And Soon The Darkness

Despite being a remake of the 1970s British thriller of the same name, And Soon The Darkness bears little resemblance to its predecessor, exchanging as it does the deceptively bucolic French setting, suave Hitchcockian set-ups, and immaculate conclusion for a thoroughly inept and suspenseless tale. The only thing appropriated from the original (apart from the presence of bicycles) is the retro, cheesy porn-esque score, to which this impotent reworking awkwardly fumbles along, at near-interminable, excruciating length.

Ellie (Yustman) and Stephanie (Heard) are cycling through undefined Argentina, having ditched their official tour group. On their first night of freedom, the two hit the town’s (only) bar, knocking ‘em back, sluttin’ it up and generally cockteasing the locals into a collective swarthy sex organ of throbbing aggression. When Ellie predictably goes missing the following day, Stephanie has a hard time in tracking down the culprit and finding her bestie, and an even harder time in deciding whose help she can trust – that of an unhelpful, vaguely sinister policeman (César Vianco), or a hunky, vaguely sinister drifter (Urban).

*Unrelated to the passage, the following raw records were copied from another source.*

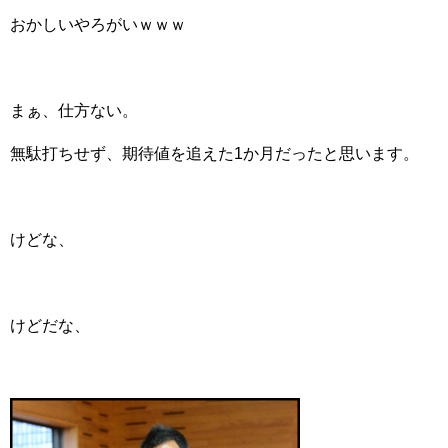
おかしいやろがいｗｗｗ
まぁ、仕方ない。
無駄打ちせず、期待値を追えた1か月だったと思います。
けどな、
けどだな、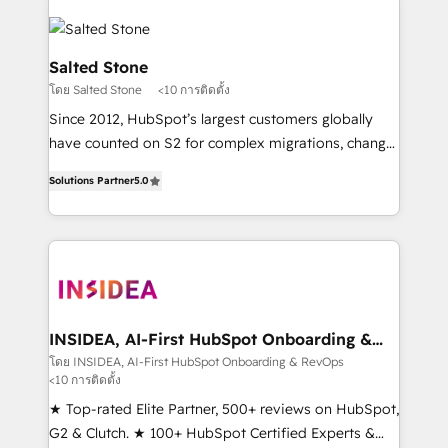
Salted Stone
โดย Salted Stone
<10 การติดตั้ง
Since 2012, HubSpot’s largest customers globally
have counted on S2 for complex migrations, change
management, systems integration, and creative
Solutions Partner
5.0
solutions that deliver measurable impact and
transform brand experiences As one of the few full-
service creative agencies in the HubSpot
ecosystem, we blend strategy, technology, & award-
winning design to build scalable, globally
regionalized HubSpot websites, integrated
marketing campaigns, & RevOps frameworks that
INSIDEA, AI-First HubSpot Onboarding &
RevOps
fuel long-term success We connect the entire
โดย INSIDEA, AI-First HubSpot Onboarding & RevOps
<10 การติดตั้ง
customer lifecycle through seamless integrations,
ensure long-term adoption with change-
★ Top-rated Elite Partner, 500+ reviews on HubSpot,
management programs, and align marketing, sales,
G2 & Clutch. ★ 100+ HubSpot Certified Experts &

Developing this potentially gripping whodunit is, however, apparently unimportant to the film’s writer, Jennifer Derwingson, and director Marcos Efron. The kidnapper’s identity is discerned even before he’s had a chance to commit the crime, and the storyline makes its inevitable, seamless transition from mere banality to proper spirit-crushing tedium. Once every peripheral character’s meaninglessness to the labyrinthine plot has been established (taken care of within the first 20 minutes), what’s left of the narrative is, in short, a roughly 1 hour escape-attempt slog, masterminded by the nunnish Stephanie and frustrated by Yustman’s agonising over-performance as a brainless 12A Girl Gone Wild.

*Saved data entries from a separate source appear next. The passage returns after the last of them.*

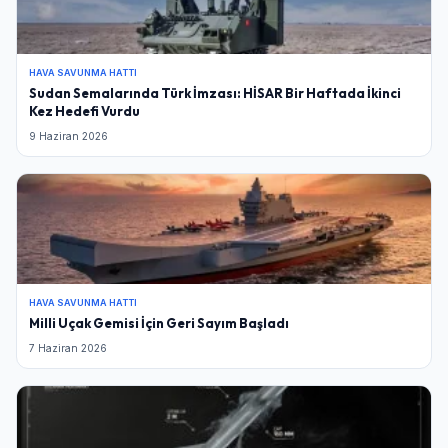
HAVA SAVUNMA HATTI
Sudan Semalarında Türk İmzası: HİSAR Bir Haftada İkinci
Kez Hedefi Vurdu
9 Haziran 2026
HAVA SAVUNMA HATTI
Milli Uçak Gemisi İçin Geri Sayım Başladı
7 Haziran 2026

In the just world of celluloid, Stephanie’s bovine intensity and Ellie’s whinging, whining death throes should earn them their rightful end – via a spectacular, extended act of brutality – but alas, no slaughterhouse segue, nor torture-porn setpiece, awaits the long-suffering audience. A frantic handful of abruptly artsy shots of the menacing outland environment provides a momentary respite, but remain embarrassingly out of place, spliced into an otherwise lethargic series of events.

And Soon The Darkness eschews all manner of climactic build-up and eventual satisfaction. Offering up neither joyous gore nor mind-funking arousal, and concluding exactly where it began – in the middle of nowhere – the simpering remake will leave you with little more than a hard-on for something intelligibly uncouth. Or just plain intelligible.